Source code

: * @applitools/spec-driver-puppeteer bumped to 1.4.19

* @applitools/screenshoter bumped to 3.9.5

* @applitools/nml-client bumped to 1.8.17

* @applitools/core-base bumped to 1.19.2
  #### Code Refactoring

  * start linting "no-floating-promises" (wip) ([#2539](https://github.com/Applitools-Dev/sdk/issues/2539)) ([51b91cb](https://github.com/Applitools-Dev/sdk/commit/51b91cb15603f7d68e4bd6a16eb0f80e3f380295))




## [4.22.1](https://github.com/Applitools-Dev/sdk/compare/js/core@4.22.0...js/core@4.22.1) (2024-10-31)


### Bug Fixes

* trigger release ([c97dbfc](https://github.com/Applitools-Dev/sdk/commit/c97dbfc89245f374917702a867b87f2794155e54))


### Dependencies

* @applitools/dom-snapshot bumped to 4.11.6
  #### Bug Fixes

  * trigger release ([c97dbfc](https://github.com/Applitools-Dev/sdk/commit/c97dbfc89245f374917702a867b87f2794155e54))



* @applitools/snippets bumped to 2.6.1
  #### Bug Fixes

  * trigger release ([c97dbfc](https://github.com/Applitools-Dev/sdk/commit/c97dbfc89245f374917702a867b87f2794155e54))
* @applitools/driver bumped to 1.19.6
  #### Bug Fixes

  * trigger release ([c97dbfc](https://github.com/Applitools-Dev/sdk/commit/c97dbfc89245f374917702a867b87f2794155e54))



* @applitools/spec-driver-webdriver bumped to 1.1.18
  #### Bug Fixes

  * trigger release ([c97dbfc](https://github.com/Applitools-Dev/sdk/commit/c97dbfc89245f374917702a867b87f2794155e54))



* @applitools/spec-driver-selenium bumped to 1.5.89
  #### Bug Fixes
######
Directions - Would you give the number of lines in this listing that include "core"? Only the number, please.

Exercise response - 2